Wednesday, May 18, 2011

Why Nokia might not scrap Symbian after all

Symbian is both a pioneer among the smartphone operating systems and a product without a clear future. Nokia is still hoping to sell more than 150 million Symbian smartphones.

The current range of models reflects Nokia's desire to appeal to a range of target audiences. The N8 is the company's multimedia flagship, with a 12 megapixel camera and HDMI output for direct connection to an HDTV.

The C7 is the convenient do-it-all device, with a touchscreen and few physical buttons. Then there are two models aimed at business customers: the E7 with its slide-out QWERTY keyboard and the E6 with a keyboard directly under the monitor. The X7 is aimed at a younger audience, with better game playing on the larger screen and quick access to the online network.

Nokia is also betting on its free navigation software as a powerful draw. The company's devices come preloaded with maps for up to 200 countries, showing routes for drivers and pedestrians. Nokia also recently added in 3D views as well. The acquisition of mapmaking specialists Navteq, a transaction costing millions, ensured that the Finns have all the components for navigation in-house. All these are only available on it's Symbian Platform.

Symbian mobiles are also designed to allow users to compose their own start page, with widgets displaying new email messages and social media posts. Unlike competitor Apple, Nokia promises compatibility with Flash videos as well. The devices come in a solid metal housing that sits well in the hand.

But one question remains: Why have Nokia's Symbian telephones sold so poorly in recent years? After all, new company CEO Stephen Elop felt it necessary to change horses midstream and switch to the Microsoft software. Read more about the NokiaSoft controversy here.

Industry experts have repeatedly distilled the problem down to a simple formula: Nokia has solidly built devices -- and software that can't keep up with competitors like Apple's iOS software for the iPhone and iPad or Google's Android operating system. The rise of Android phones was the straw that broke the camel's back for Nokia's smartphone strategy. Maemo and MeeGo were left on the sidelines.

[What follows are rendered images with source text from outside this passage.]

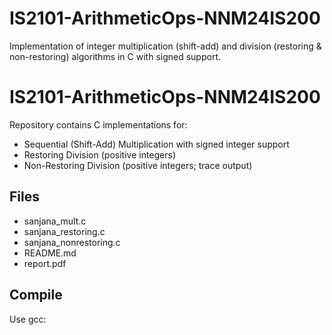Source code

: # IS2101-ArithmeticOps-NNM24IS200
Implementation of integer multiplication (shift-add) and division (restoring &amp; non-restoring) algorithms in C with signed support.
# IS2101-ArithmeticOps-NNM24IS200

Repository contains C implementations for:
- Sequential (Shift-Add) Multiplication with signed integer support
- Restoring Division (positive integers)
- Non-Restoring Division (positive integers; trace output)

## Files
- sanjana_mult.c
- sanjana_restoring.c
- sanjana_nonrestoring.c
- README.md
- report.pdf

## Compile
Use gcc:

The weaknesses of Symbian become clear to customers when they try to type in a Google search or WLAN access codes on the virtual phone keyboard, or when they try to search through menus that sometimes seem to have no rhyme or reason. "There are too many settings in too many different places," says industry watcher Michael Gartenberg.

The decision to move to Windows Phone doesn't mean a sudden death for Symbian though. Nokia has in fact pledged to continue developing it. The current Symbian update includes better controls for the touchscreen and the ability to run multiple apps at once. In total some 250 new functions are included.

Users can acquire apps from Nokia's proprietary Ovi platform, which sees more than five million downloads each day, the company reports. That said, it has significantly fewer programs available than Apple's App Store or the Android market. That is considered a central competitive disadvantage for the Symbian platform. Nokia has since decided to scrap the Ovi brand.